> **Task statement**:
Rewrite the stretch from "By Sydney Butler" through "AI evolution story." in the article on the history of AI below, replacing "self-driving cars" with "autonomous vehicles".

— begin Article —

Tech

The History of AI Evolution: How Did We Get Here?

By Sydney Butler / August 20, 2019

Artificial intelligence seems to be in the news more than ever before these days. From Deep Fakes to self-driving cars and facial recognition, there’s an AI application for just about every walk of life. For most people, the sudden presence of AI in daily life might seem rather sudden, but the metaphorical alignment of the stars has been going on for a long, long time. In order to understand where we might be going in an AI-centric future, it helps to understand a little of the AI evolution story.

Long before anyone built a real AI, human beings were imagining that such things would be possible. So the “soft” birth of AI, as with so many modern inventions, started on the pages of a storyteller.

The AI Evolution of the Imagination

Which was the first fictional depiction of artificial intelligence? I don’t think there can be a definitive answer because the definitions are a little fuzzy. In Greek Mythology we have the character of Galatea. A statue carved from ivory who then comes to life. Sounds like a prototypical story about a guy making a robot girlfriend, depending on how you look at it!

The Greeks had explicit automata in their stories as well, such as Talos. Which was basically a giant fighting robot from Pacific Rim, but classical. In fact, there are plenty of cultures with ancient tales that involve automata. Clearly, as a species, we’ve had a fascination with the idea of artificial, thinking machines for a long time.

— end Article —
— begin Data lines —

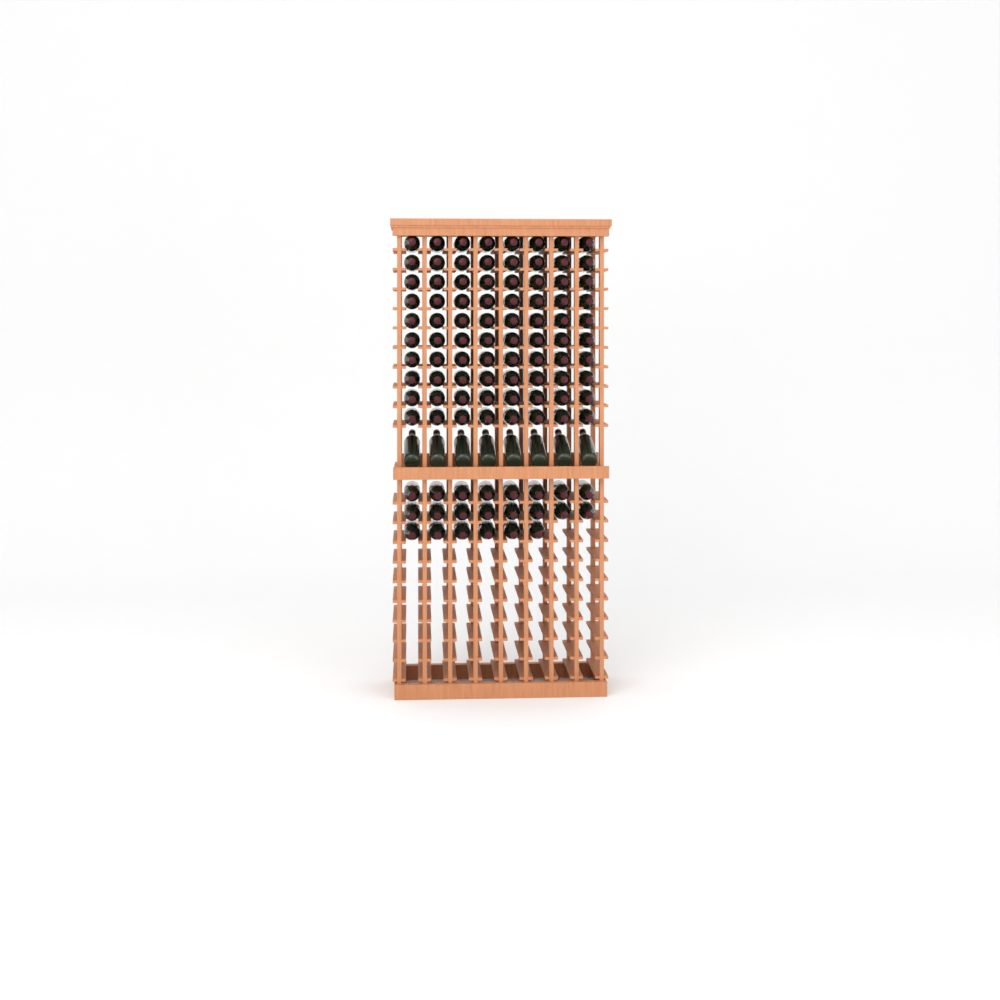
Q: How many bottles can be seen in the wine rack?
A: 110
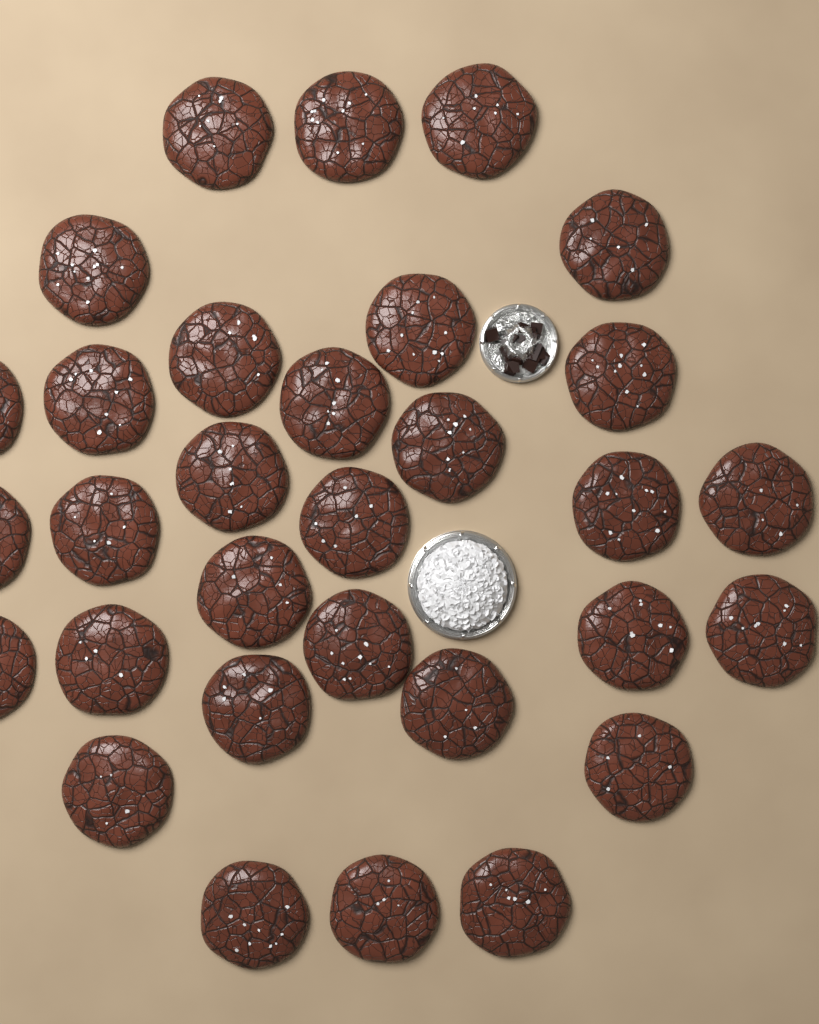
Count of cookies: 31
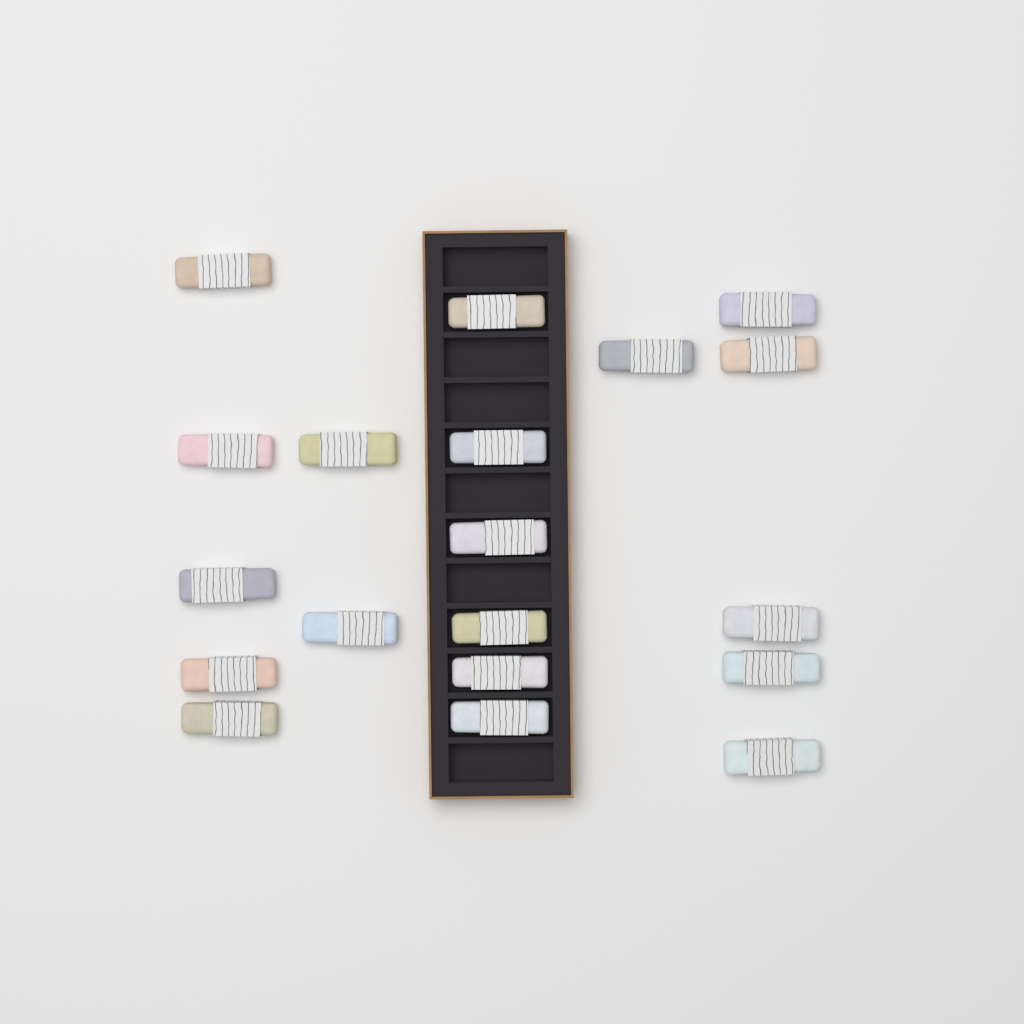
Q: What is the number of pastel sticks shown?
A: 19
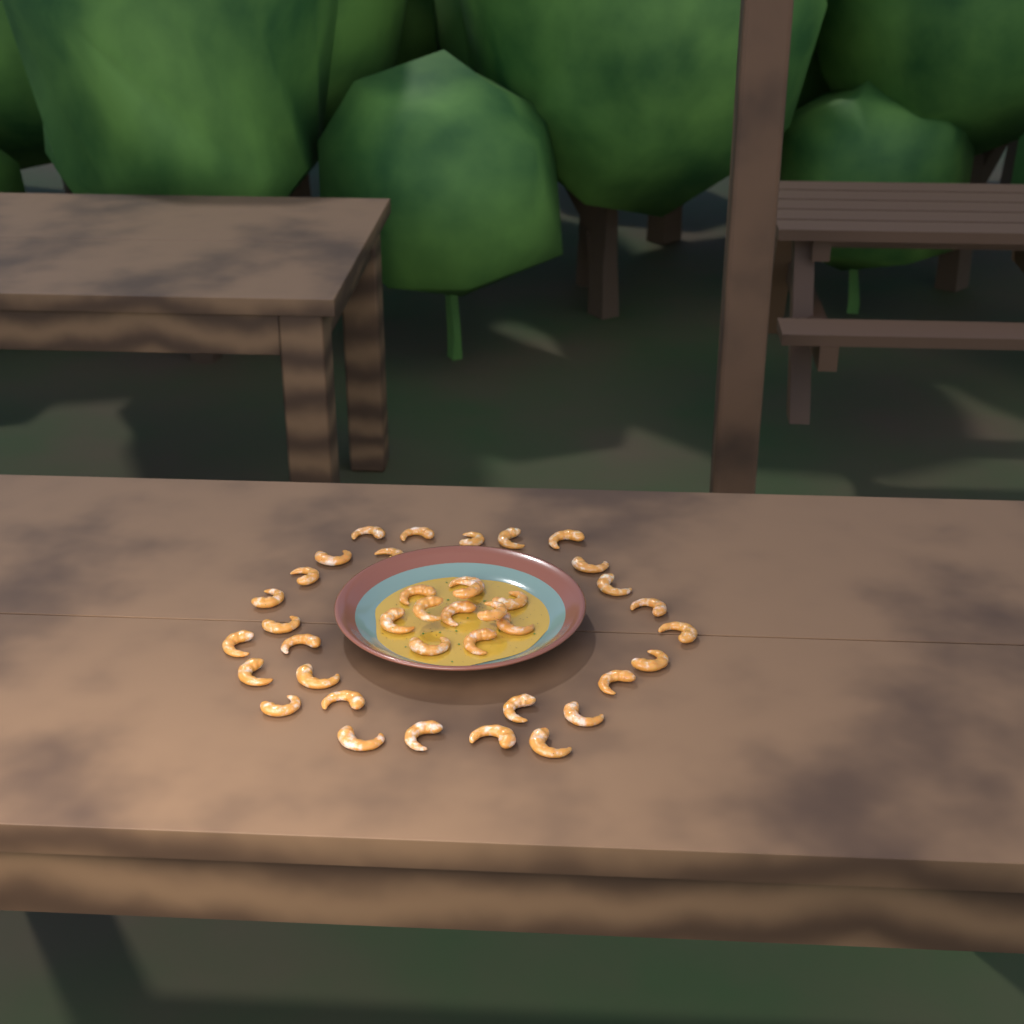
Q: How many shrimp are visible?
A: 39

— end Data lines —

> **Solution to this task**:
By Sydney Butler / August 20, 2019

Artificial intelligence seems to be in the news more than ever before these days. From Deep Fakes to autonomous vehicles and facial recognition, there’s an AI application for just about every walk of life. For most people, the sudden presence of AI in daily life might seem rather sudden, but the metaphorical alignment of the stars has been going on for a long, long time. In order to understand where we might be going in an AI-centric future, it helps to understand a little of the AI evolution story.